*** TEKS YANG DITAMPILKAN
POJOKKATA.COM, Madiun – Polemik penyaluran Dana Desa (DD) 20 persen untuk program ketahanan pangan ke Badan Usaha Milik Desa (BUMDes) yang belum memiliki legalitas resmi kembali mencuat. Praktik tersebut dinilai membahayakan dan berpotensi menjerumuskan aparat desa ke jeratan hukum pidana.
Hal itu disampaikan oleh pengamat kebijakan publik, Dimyati, saat ditemui di Madiun, Selasa (17/6).
Menurutnya, penyaluran dana negara, termasuk Dana Desa dari Anggaran Pendapatan dan Belanja Negara (APBN), ke BUMDes yang belum memiliki status hukum sah seperti Badan Hukum dan Nomor Induk Berusaha (NIB) merupakan pelanggaran serius.
“BUMDes yang belum punya legalitas, baik dalam bentuk badan hukum maupun NIB, tidak bisa menerima penyertaan modal dari negara. Itu sama saja menyalurkan keuangan negara ke usaha ilegal, dan bisa dikategorikan sebagai tindak kejahatan,” tegas Dimyati.
******
*** KUMPULAN DATA
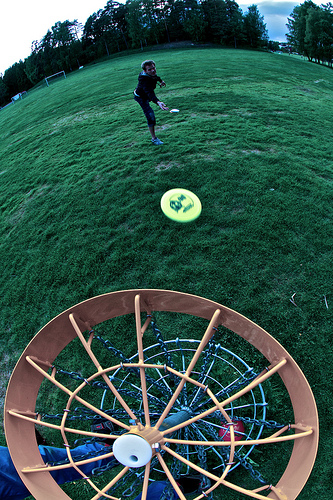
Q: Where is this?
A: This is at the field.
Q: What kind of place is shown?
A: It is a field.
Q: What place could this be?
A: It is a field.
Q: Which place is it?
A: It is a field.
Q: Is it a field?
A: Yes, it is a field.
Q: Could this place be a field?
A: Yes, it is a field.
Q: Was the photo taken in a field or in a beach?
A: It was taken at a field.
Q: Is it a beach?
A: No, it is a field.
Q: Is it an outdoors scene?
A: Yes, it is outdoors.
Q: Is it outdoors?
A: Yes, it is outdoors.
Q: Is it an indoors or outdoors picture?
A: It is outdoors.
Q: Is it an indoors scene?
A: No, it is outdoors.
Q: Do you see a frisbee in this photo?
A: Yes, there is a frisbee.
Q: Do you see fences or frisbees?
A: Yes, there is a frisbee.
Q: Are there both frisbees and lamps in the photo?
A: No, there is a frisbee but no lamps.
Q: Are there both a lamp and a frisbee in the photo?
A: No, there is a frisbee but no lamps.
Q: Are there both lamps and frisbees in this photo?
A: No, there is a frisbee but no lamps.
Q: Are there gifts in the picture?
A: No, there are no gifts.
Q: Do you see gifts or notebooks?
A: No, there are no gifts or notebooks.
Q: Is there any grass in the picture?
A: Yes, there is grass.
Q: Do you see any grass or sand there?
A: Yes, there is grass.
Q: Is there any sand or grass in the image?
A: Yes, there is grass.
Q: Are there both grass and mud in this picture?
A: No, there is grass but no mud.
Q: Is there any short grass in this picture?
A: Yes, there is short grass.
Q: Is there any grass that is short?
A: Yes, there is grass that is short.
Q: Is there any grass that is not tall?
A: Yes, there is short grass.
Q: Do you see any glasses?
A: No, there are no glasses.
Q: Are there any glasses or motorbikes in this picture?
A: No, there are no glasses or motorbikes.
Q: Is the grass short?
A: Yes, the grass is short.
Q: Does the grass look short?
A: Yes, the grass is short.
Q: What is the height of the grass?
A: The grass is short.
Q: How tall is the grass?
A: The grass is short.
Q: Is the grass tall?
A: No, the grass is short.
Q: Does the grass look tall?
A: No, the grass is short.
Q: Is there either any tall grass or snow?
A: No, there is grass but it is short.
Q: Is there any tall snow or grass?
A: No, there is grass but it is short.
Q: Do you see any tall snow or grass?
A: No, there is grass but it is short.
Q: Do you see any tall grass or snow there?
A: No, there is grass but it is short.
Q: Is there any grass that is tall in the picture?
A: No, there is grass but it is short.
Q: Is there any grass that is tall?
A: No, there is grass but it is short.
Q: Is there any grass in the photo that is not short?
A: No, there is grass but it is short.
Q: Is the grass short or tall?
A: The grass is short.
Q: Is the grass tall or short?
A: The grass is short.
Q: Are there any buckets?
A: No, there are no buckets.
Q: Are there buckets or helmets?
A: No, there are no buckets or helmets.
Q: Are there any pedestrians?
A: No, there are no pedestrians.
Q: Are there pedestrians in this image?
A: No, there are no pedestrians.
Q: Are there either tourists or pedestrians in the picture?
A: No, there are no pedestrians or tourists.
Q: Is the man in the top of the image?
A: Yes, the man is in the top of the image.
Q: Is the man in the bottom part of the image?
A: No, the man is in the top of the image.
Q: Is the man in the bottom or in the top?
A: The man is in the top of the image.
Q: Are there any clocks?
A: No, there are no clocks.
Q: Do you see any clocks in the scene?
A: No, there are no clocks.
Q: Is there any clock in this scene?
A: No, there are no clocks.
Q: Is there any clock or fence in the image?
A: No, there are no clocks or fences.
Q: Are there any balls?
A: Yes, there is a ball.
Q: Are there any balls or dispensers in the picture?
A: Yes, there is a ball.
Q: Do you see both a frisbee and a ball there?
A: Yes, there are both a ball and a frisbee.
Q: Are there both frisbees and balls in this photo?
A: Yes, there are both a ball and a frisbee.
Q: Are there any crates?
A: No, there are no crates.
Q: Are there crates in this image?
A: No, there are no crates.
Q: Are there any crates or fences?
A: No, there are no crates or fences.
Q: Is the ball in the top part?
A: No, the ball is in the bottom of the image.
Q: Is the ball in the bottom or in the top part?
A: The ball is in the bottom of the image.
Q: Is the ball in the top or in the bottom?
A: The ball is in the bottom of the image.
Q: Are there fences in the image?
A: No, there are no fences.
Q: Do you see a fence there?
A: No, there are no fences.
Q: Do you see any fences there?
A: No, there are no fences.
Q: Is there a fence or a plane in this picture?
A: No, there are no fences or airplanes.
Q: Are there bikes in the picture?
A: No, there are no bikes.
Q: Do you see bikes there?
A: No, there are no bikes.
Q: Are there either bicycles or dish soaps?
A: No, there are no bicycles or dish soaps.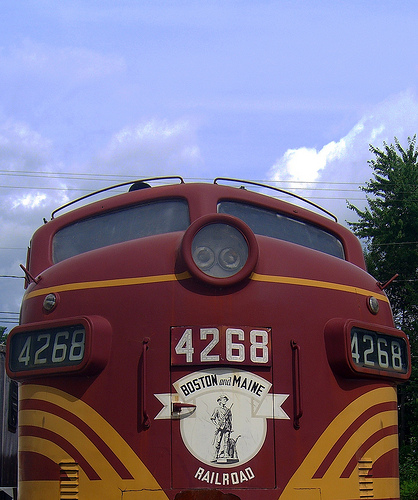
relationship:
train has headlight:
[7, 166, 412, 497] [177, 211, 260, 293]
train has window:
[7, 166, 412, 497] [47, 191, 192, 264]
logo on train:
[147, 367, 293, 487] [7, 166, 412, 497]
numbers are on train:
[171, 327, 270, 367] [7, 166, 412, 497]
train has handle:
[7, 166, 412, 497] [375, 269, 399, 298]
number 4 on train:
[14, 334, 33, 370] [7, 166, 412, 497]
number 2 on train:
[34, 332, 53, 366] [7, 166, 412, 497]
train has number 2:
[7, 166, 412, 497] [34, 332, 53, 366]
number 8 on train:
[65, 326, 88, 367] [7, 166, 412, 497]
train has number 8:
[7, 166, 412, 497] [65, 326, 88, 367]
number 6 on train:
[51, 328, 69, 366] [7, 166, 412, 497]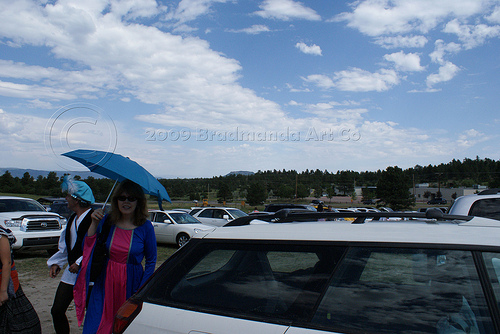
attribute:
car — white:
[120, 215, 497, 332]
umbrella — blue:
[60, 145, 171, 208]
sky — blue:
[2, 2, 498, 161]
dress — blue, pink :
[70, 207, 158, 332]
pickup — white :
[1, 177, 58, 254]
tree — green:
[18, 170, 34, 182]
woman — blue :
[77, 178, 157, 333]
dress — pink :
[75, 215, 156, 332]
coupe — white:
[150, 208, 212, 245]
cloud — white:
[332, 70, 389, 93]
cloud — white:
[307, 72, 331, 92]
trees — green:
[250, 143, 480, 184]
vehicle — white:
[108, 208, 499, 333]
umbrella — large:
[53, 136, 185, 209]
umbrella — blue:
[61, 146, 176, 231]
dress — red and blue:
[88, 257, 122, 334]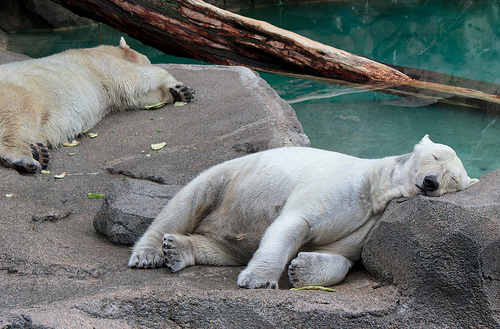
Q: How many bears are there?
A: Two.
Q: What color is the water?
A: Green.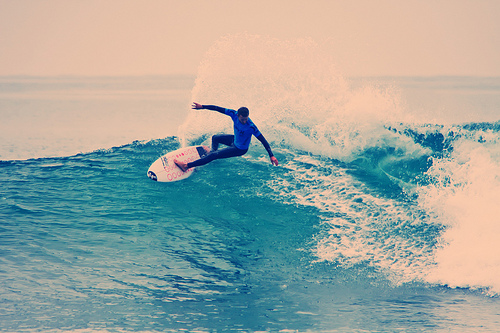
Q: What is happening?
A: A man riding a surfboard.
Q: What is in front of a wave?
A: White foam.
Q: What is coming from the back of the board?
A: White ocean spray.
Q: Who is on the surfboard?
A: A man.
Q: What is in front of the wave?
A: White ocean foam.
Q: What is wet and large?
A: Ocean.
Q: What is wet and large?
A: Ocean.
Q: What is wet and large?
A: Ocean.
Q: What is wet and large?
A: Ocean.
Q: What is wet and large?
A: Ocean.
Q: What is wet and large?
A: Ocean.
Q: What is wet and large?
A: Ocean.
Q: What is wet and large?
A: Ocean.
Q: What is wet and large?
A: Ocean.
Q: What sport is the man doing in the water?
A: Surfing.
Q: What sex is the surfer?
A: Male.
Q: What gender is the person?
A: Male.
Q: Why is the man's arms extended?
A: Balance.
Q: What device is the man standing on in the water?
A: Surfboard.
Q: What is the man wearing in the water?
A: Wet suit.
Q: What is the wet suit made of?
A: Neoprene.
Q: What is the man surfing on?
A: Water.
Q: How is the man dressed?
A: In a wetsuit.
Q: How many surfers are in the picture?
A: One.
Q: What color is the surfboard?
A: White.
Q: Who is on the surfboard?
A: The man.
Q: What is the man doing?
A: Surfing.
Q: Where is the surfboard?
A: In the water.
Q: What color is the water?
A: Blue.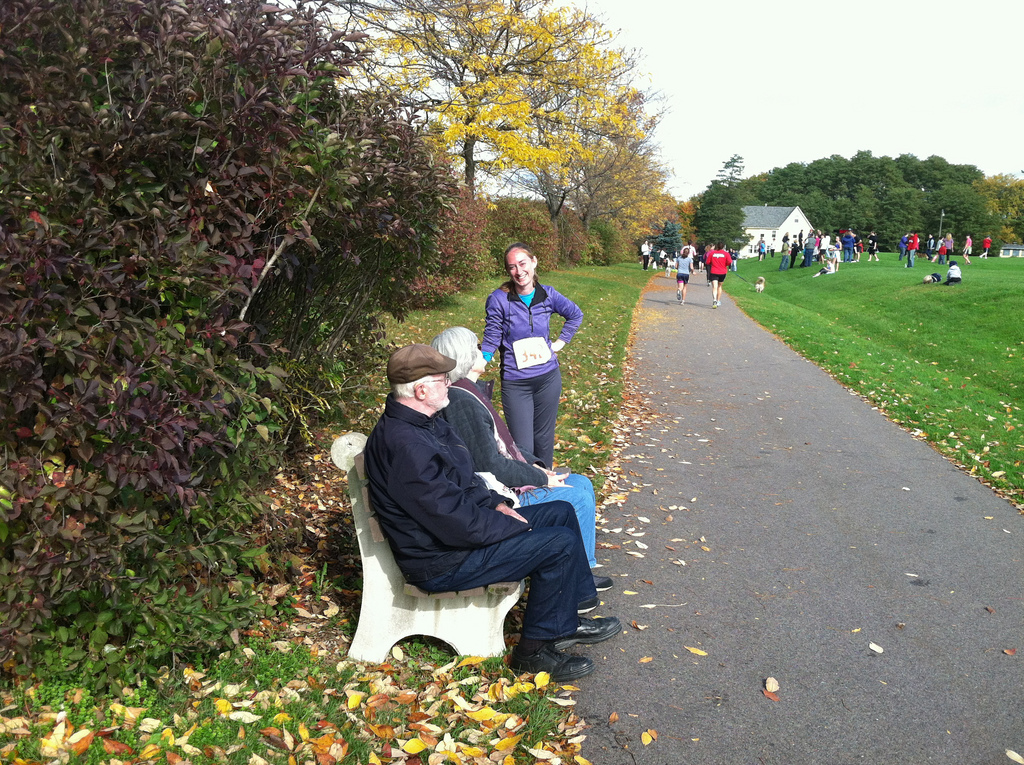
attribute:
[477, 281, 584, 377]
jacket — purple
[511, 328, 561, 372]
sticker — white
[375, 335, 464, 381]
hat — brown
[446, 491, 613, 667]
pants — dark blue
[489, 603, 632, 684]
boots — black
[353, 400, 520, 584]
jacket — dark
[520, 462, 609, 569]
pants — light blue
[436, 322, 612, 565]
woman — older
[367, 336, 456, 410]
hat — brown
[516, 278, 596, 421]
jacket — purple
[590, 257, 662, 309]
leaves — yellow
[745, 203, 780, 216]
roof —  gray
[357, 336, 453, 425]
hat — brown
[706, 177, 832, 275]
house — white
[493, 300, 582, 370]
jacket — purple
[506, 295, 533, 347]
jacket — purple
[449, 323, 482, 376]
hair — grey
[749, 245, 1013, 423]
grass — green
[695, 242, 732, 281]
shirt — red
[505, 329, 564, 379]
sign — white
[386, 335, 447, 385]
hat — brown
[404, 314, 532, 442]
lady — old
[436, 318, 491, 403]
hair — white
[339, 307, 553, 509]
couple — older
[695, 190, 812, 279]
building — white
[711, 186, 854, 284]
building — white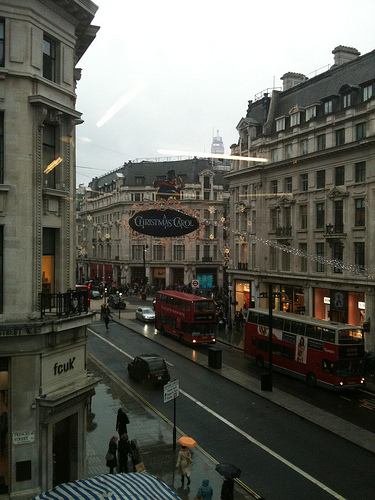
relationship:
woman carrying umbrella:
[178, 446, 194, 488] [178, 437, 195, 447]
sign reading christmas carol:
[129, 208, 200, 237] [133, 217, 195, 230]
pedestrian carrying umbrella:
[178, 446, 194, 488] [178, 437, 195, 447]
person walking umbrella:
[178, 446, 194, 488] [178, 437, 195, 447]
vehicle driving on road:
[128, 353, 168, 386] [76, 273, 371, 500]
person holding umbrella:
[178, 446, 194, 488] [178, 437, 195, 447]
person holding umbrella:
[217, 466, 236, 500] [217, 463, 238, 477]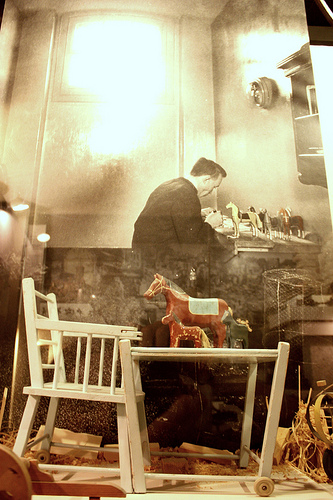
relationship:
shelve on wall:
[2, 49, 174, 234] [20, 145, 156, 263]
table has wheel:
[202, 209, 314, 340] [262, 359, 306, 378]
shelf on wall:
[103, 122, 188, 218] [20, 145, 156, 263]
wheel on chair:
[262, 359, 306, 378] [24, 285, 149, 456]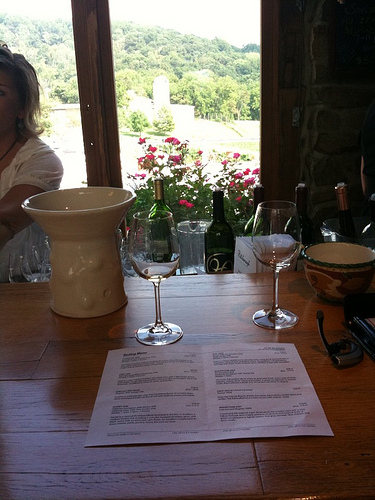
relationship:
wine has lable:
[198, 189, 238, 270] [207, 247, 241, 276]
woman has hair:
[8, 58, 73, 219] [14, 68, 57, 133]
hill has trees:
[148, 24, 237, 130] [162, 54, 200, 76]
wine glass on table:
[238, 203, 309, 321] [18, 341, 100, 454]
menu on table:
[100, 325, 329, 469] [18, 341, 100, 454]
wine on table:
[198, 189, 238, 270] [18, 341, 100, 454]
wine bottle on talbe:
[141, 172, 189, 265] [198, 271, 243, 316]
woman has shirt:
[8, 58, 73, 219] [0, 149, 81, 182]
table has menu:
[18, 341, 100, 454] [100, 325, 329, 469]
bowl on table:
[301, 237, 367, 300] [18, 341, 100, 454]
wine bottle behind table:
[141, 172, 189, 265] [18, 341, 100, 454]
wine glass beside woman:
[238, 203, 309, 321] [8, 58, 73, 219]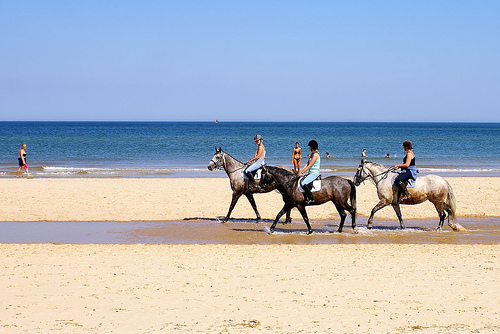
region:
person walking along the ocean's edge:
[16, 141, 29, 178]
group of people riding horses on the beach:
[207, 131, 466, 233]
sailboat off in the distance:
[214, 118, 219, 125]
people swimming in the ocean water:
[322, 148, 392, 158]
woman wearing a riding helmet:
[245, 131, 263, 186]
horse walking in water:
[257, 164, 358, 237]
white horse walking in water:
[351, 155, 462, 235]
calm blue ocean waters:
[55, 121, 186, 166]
******
• **YANG DIHARAPKAN**: Tuliskan kembali persis seluruh bagian berita tentang Dana Desa untuk BUMDes di atas, dari "Hal itu disampaikan" terus sampai ke "merupakan pelanggaran serius.".

• **JAWABAN TUGAS**:
Hal itu disampaikan oleh pengamat kebijakan publik, Dimyati, saat ditemui di Madiun, Selasa (17/6).
Menurutnya, penyaluran dana negara, termasuk Dana Desa dari Anggaran Pendapatan dan Belanja Negara (APBN), ke BUMDes yang belum memiliki status hukum sah seperti Badan Hukum dan Nomor Induk Berusaha (NIB) merupakan pelanggaran serius.